Michele O'Brien

Personal information
- Date of birth: 28 June 1980 (age 45)
- Place of birth: Plainview, New York, United States
- Height: 5 ft 4 in (1.63 m)
- Position: Forward

Youth career
- Northport/Cow Harbor Soccer Club

College career
- Years: Team / Apps / (Gls)
- 1998–2001: FIU Golden Panthers / 74 / (58)

Senior career*
- Years: Team / Apps / (Gls)
- 2000–2007: Long Island Lady Riders
- 2003: Arsenal /  / (1)
- 2007: QBIK
- 2008: Watford
- 2008: Jersey Sky Blue / 11 / (3)
- 2009–2010: Chicago Red Eleven / 14 / (5)

International career
- 2003–2012: Republic of Ireland / 65 / (13)

Managerial career
- 2004–2005: NYU Violets (assistant)
- 2005–2007: Columbia Lions (assistant)
- 2009–2014: DePaul Blue Demons (assistant)
- 2014–2021: DePaul Blue Demons (associate head coach)
- 2021–: DePaul Blue Demons

= Michele O'Brien =

Soccer player (born 1980)

Michele O'Brien (born 28 June 1980) is a soccer coach and former player who played as a forward. Born in the United States, she gained over 50 caps for the Republic of Ireland national team.

==College career==
O'Brien played varsity soccer during four seasons at Florida International University. She remains the program's all–time record goalscorer.

==Club career==
In 2000 O'Brien started playing for the Long Island Lady Riders. She remained with them until 2007, with a spell at Arsenal in 2003. During her time at the English club, she played in the Women's Premier League and the semi–final of the UEFA Women's Cup.

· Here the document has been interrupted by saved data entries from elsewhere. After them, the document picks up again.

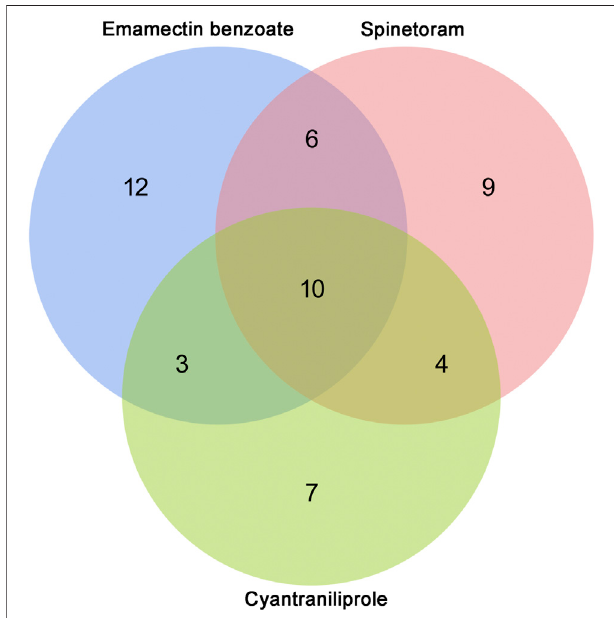
FIGURE 5 | Venn diagram of differentially expressed miRNAs after cyantraniliprole, spinetoram, and emamectin benzoate treatment.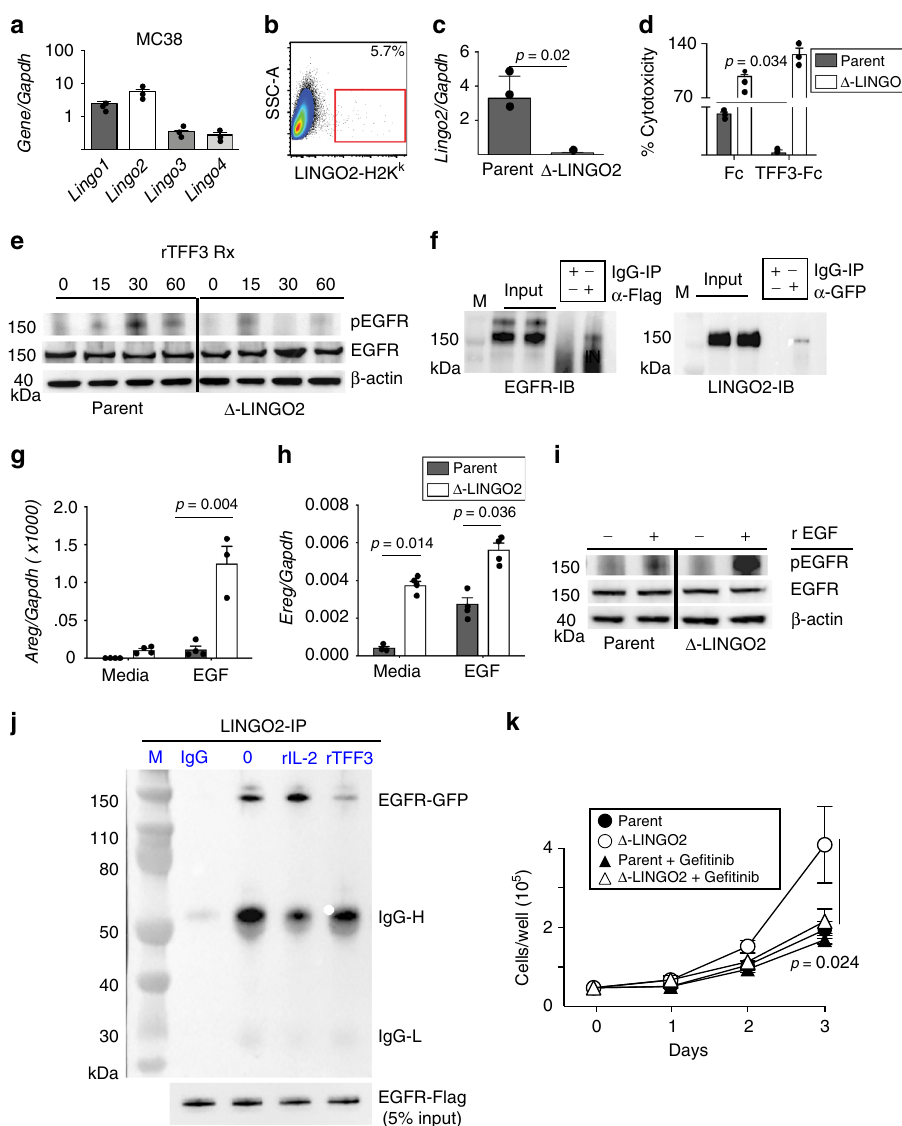
Fig. 2 TFF3 requires LINGO2 to block cytotoxicity, regulate STAT3 and de-repress EGFR activation. a LINGO family mRNA transcript levels in the MC38 mouse intestinal cell line. Mean ± SE of 3 – 6 replicates are shown. b Gating strategy for FACS-sorting based isolation of CRISPR/CAS9 gene-edited MC38 cells via incorporation of the LINGO2-H2-K K knock-in construct designated as “ Δ -LINGO2 ” c Lingo2 mRNA transcript levels in Δ -LINGO2 MC38 cells as determined by QRT-PCR. Mean± SE of triplicate wells. d Staurosporine-induced cytotoxicity at 6 h-post exposure of MC38 vs. Δ -LINGO2 cells following exposure to Fc (1 μ g/mL) or TFF3-Fc (1 μ g/mL or 23.81 nM) in DMEM 1% FBS. Mean± SE of triplicate wells. e Time-course of phospo-EGFR (Y-1068) vs. total EGFR levels compared to beta-actin loading control in MC38 vs. Δ -LINGO2 cells exposed to Fc vs. TFF3-Fc (1 μ g/mL). f Reciprocal co- immunoprecipitation of LINGO2-Flag and EGFR-GFP in co-transfected HEK293 cells. IP was performed with anti-Flag followed by IB with anti-GFP (left) or IP with anti-GFP followed by IB with anti-Flag (right). g mRNA expression levels of Amphiregulin ( Areg) and h Epiregulin (Ereg) compared to Gapdh in parental MC38 vs Δ -LINGO2 cells following exposure to either media alone or rEGF (1 μ g/mL) Mean± SE of triplicate wells shown. i Phospho-EGFR (Y- 1068) and total EGFR levels in parental MC38 vs Δ -LINGO2 at baseline or after stimulation with rEGF (1 μ g/mL). j Co-IP of LINGO2-Flag and EGFR-GFP complexes in the presence of media only, soluble rIL-2, or rTFF3. k Kinetic analysis of cellular turnover for parental MC38 vs. Δ -LINGO2 cells in the presence or absence of the EGFR inhibitor Ge fi tinib (5 μ M) treatment. Mean ± SE of six replicates are shown. Results of unpaired two-tailed t tests shown as p values in c , d , g , h and two-way ANOVa analyses in k 200 bp deletion immediately downstream of the transcriptional start site (Supplementary Fig. 3A). For initial characterization, their total vs. activated pEGFR levels under naive, steady-state intestinal tissues were subjected to LINGO2pAb immunostaining conditions. Colonic tissues from Lingo2 KO mice had no which revealed lack of LINGO2 on small intestinal villi in Lin- difference in colon length vs WT (Supplementary Fig. 3E), go2 KO mice compared to WT C57BL/6 controls and isotype but higher basal levels of pEGFR compared to WT tissue matched Ab (Supplementary Fig. 3B – D). (Fig. 3a). Consistent with enhanced EGFR activity, despite macroscopically similar appearing colonic crypts and colon suppressed EGFR, whole colonic tissues were isolated from WT lengths (Fig. 3b), quanti fi cation of S-phase crypt epithelial cells NATURE COMMUNICATIONS| (2019) 10:4408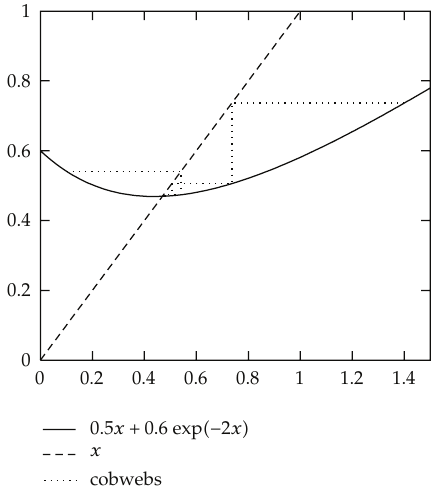
Figure 1: The graph of the function (cid:4) 3.1 (cid:5) demonstrates that, unlike most unimodal functions in population dynamics models, f (cid:4) x (cid:5) decreases for small x and increases for large x , thus having a minimum, not a maximum. Here α (cid:8) 0 . 5, p (cid:8) 0 . 6, q (cid:8) 2, x ∗ ≈ 0 . 438, x ≈ 0 . 47 > x ∗ . The graph incorporates some iterations which converge (cid:4) monotonically, beginning with the second iteration (cid:5) to the positive equilibrium.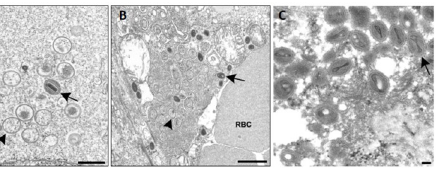
Fig 4. Electron microscopic images of VARV in a humanized mouse. Subset of select tissues from VARV challenged humanized-mice (hu-BLT, hu-CD34+ and hu-PBMC) were examined by transmission electron microscopy. (A) Hepatocyte with multiple spherical, diffuse immature particles (arrowhead) and a single condensed mature particle (arrow). Bar, 500 nm. (B) Sinusoidal endothelial cell in the liver with immature (arrowhead) and mature (arrow) VARV particles. RBC, red blood cell. Bar, 1 um. (C) Human fetal thymic allograft containing mature virions with a characteristic dumbbell-shaped nucleoid (arrow). (BLT-8, low dose, day of death 13 dpi). Bar, 100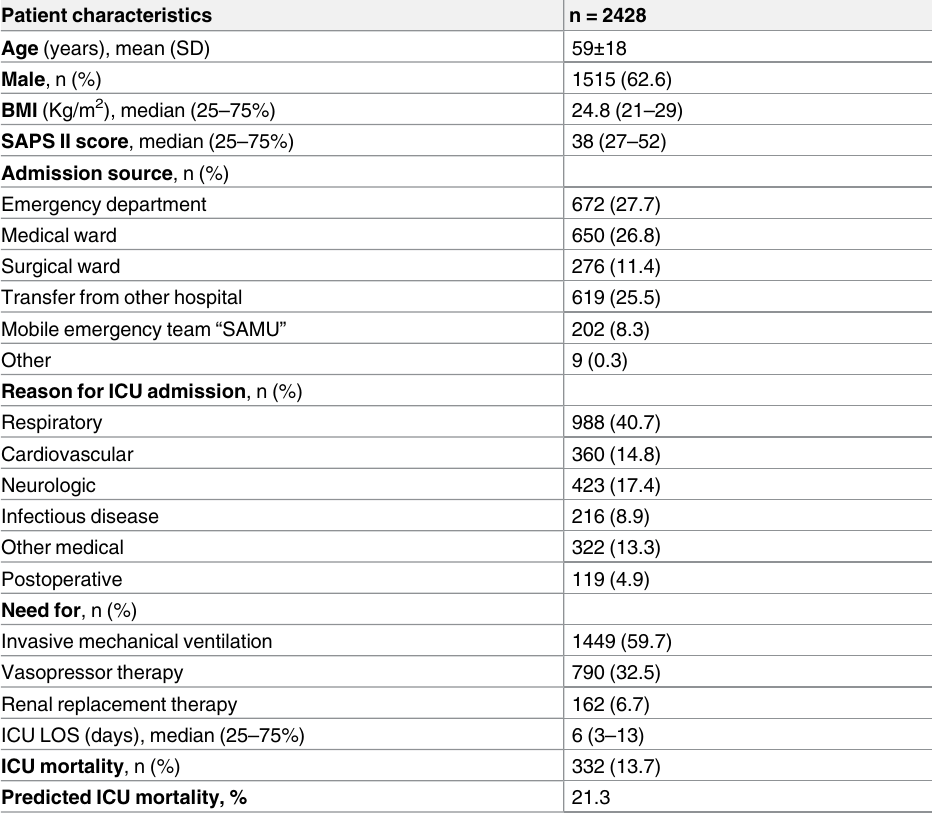
Table 1. Demographic and epidemiological characteristics of the studied population at the admission to the ICU; management, ICU length of stay and mortality. BMI: body mass index; SAPS II: simplified acute physiology score II; ICU: intensivecare unit; LOS: length of stay; “SAMU”: S ervice d’ A ide M e´dicale U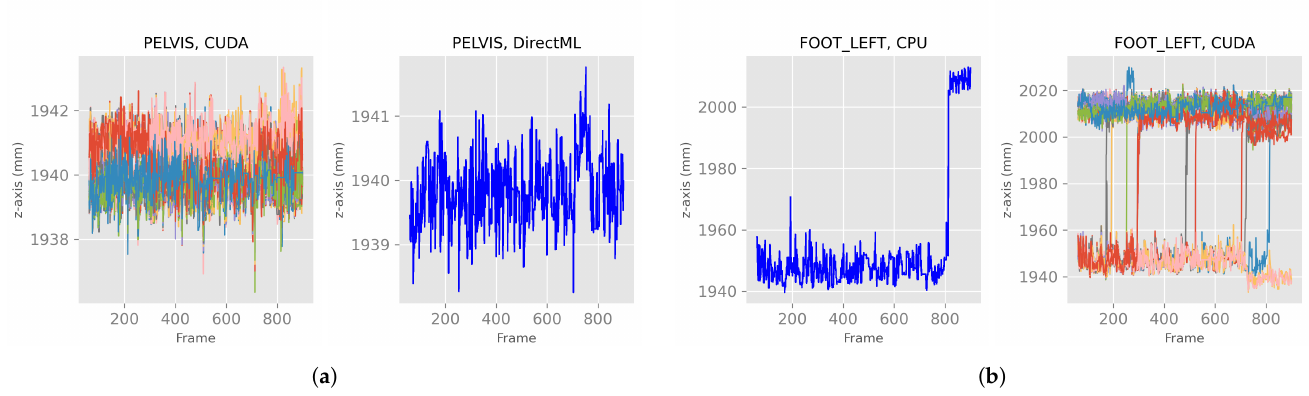
Figure 5. X -, y -, and z -axes of the joint positions of PELVIS and FOOT_LEFT for all four pro- cessing modes—extract of relevant plots (Figures for all processing modes and axis are shown in Figure A1). ( a ) Examples of a stable, steady value range. ( b ) Examples of a switch between two steady value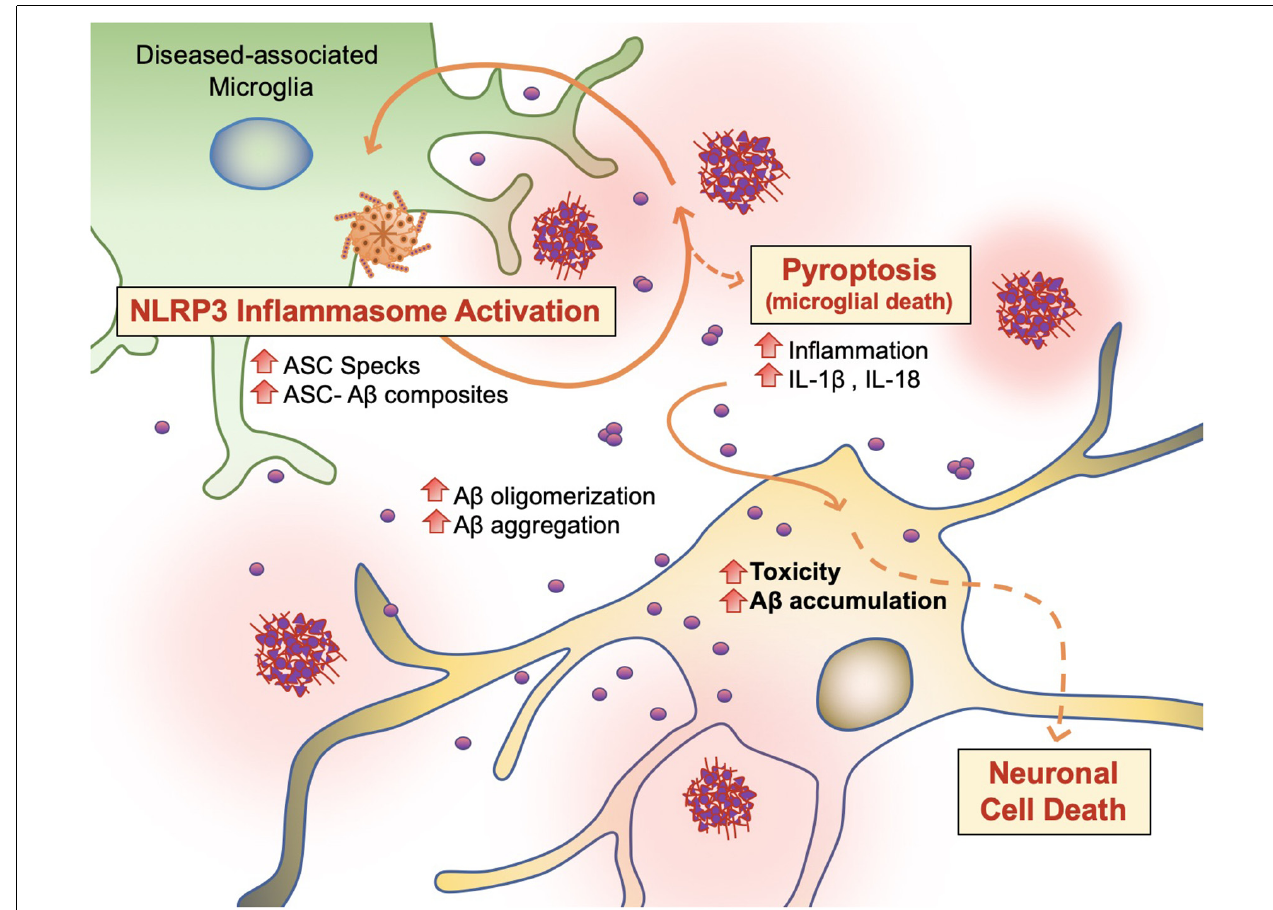
FIGURE 6 | Vicious cycling of A β . The NLRP3 inflammasome, which behaves as an intracellular sensor for DAMP signals, is activated in diseased microglia. Specifically, in the later stages of AD, microglia activation releases ASC specks, which bind to A β . ASC-A β composites reactivate the NLRP3 inflammasome via a vicious cycle, prolonging inflammation and the release of inflammatory cytokines such as interleukin IL-1 β and IL-18, consequently damaging neurons (Voet et al.,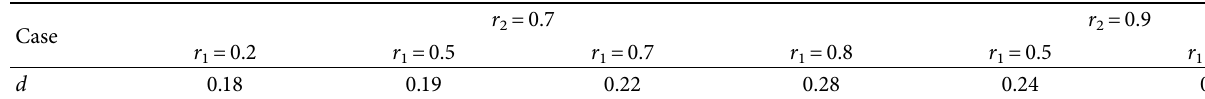
Figure 7: Division of the region of the coupling amplification effect. Table 1: The values of d .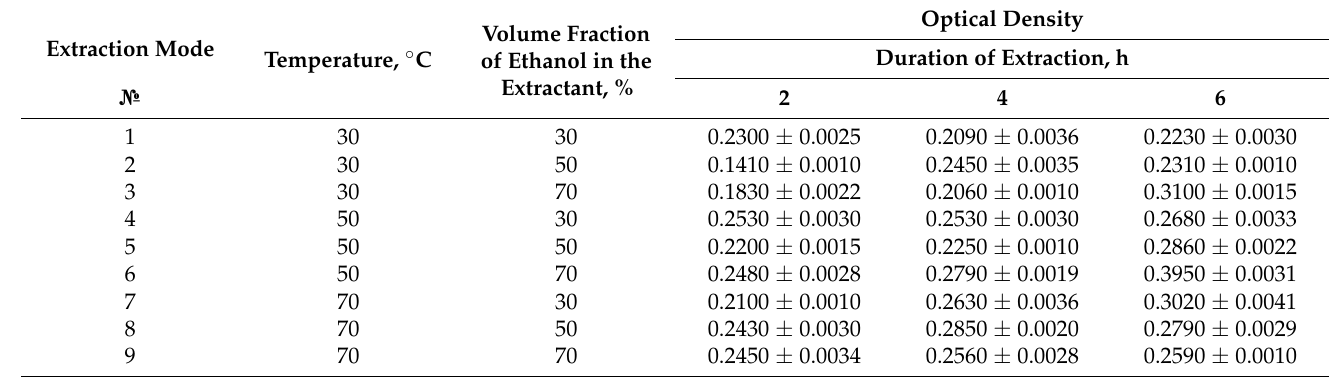
Table 1. Optical density of extracts of Ginkgo biloba callus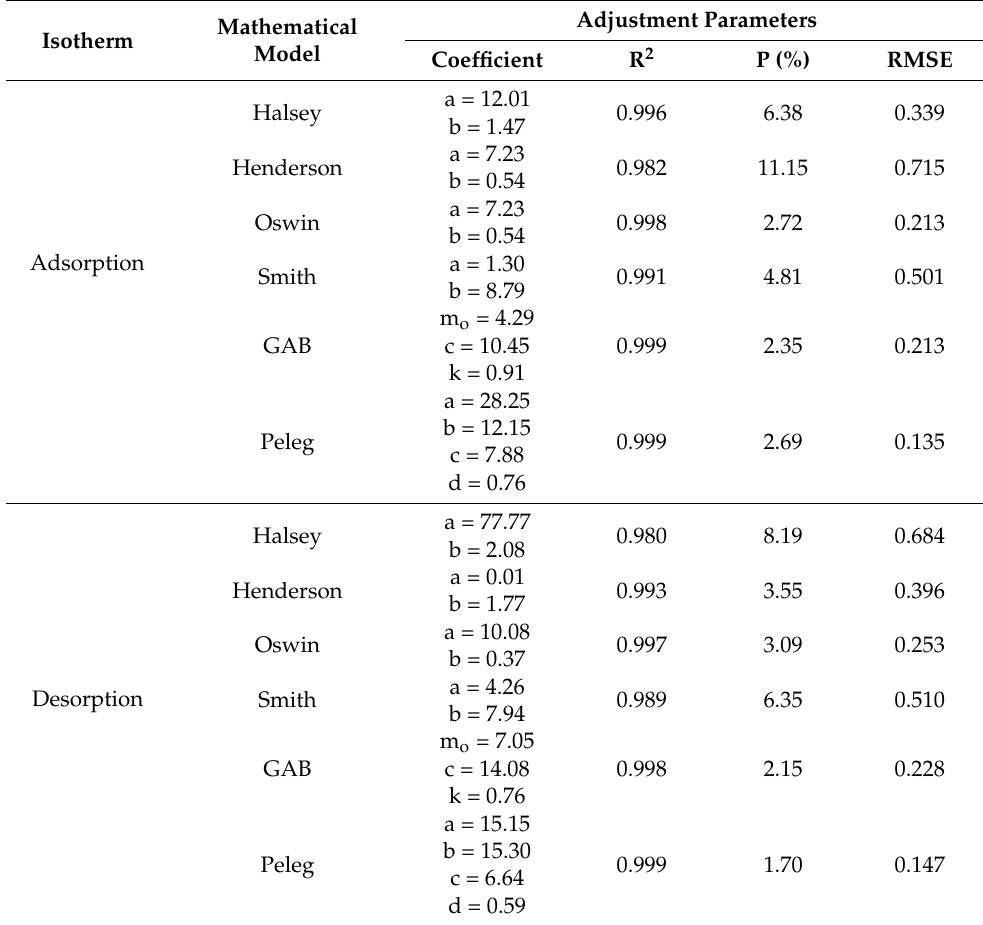
Table 4. Statistics and model’s coefficients for mathematical modeling of moisture sorption data of dried purple basil leaves at 25 ◦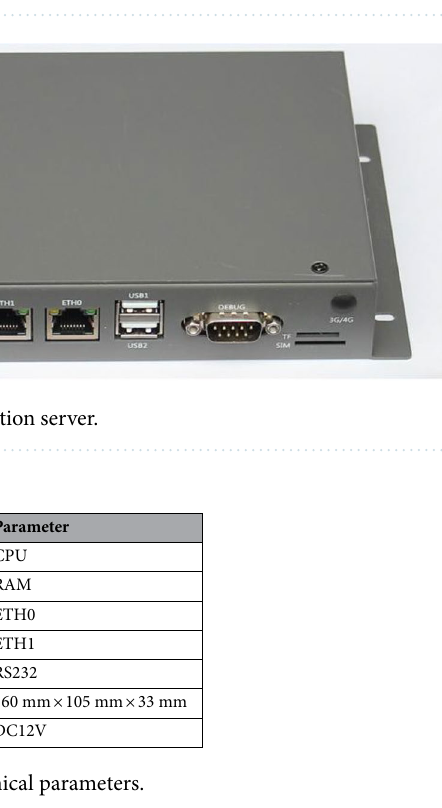
Figure 5. Block diagram of the hardware structure of the RFID inspection system.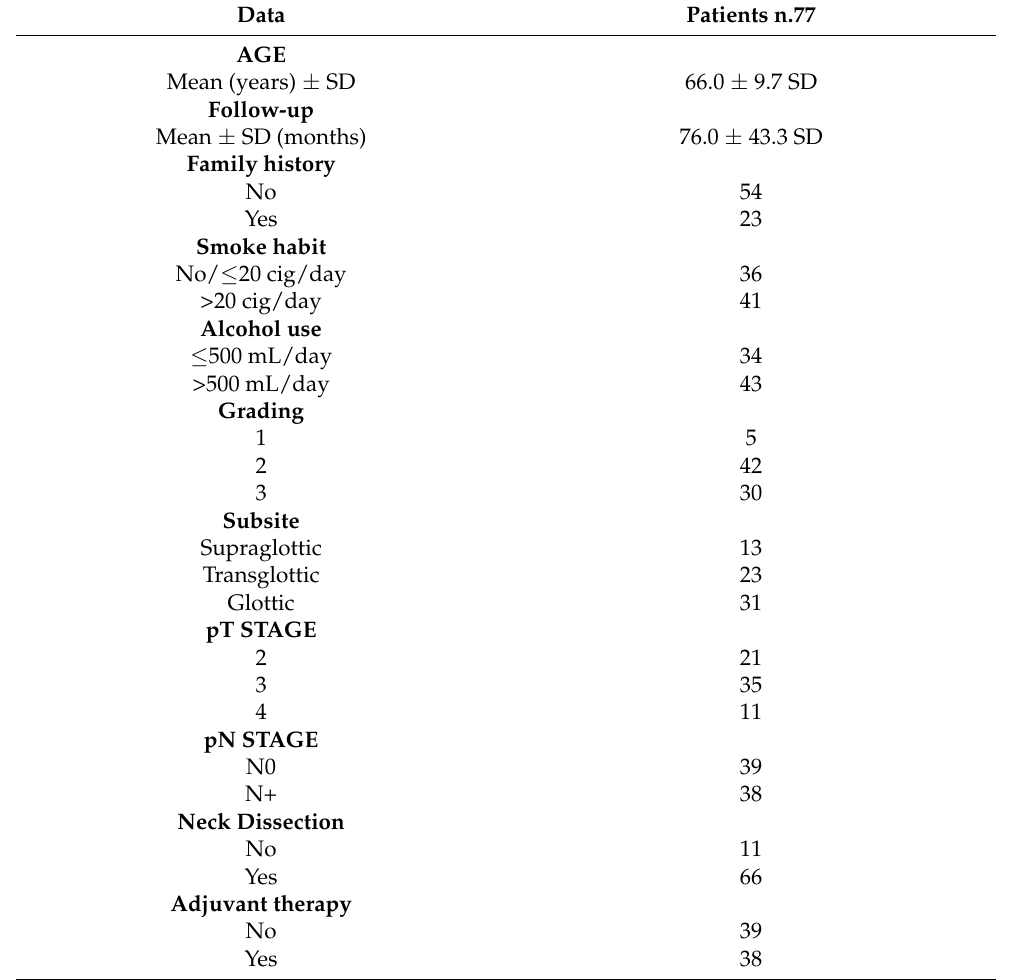
Table 1. Patients clinical-demographic data.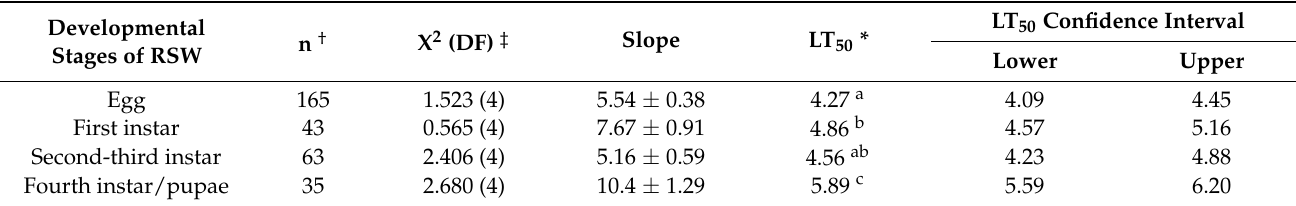
Table 2. Time—dose toxicity of S. lanosoniveum against different developmental stages of A. rugioperculatus at the concentra- tion of 1 × 10 8 conidia per mL.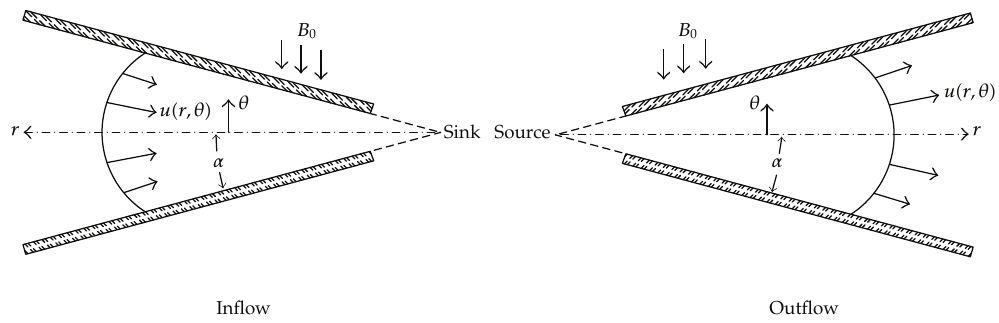
Figure 1: The schematic diagram of MHD flow through convergent or divergent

In 2007 O'Brien joined the Damallsvenskan club QBIK. She then spent time back in England with Watford Ladies, before joining Jersey Sky Blue for the 2008 W-League season. The following season O'Brien moved to Chicago Red Eleven and scored four goals in 11 games in 2009. In 2010, she scored one goal in three games for the Red Eleven.

==International career==
O'Brien debuted for the Republic of Ireland in 2003 and went on to accumulate more than 50 caps. In 2005 O'Brien was named the FAI Player of the Year.

==Coaching career==
O'Brien coached soccer at New York University (2004–2005) and Columbia University (2005–2007). She was named assistant soccer coach at DePaul University in February 2009. She was promoted to head coach at DePaul in June 2021.

==Personal life==
Born with a congenital heart defect, in 1995 O'Brien suffered a heart attack after a High School P.E. lesson and required open heart surgery. She refused to quit soccer, reportedly telling her concerned parent: "Mom, I might as well die doing something I like".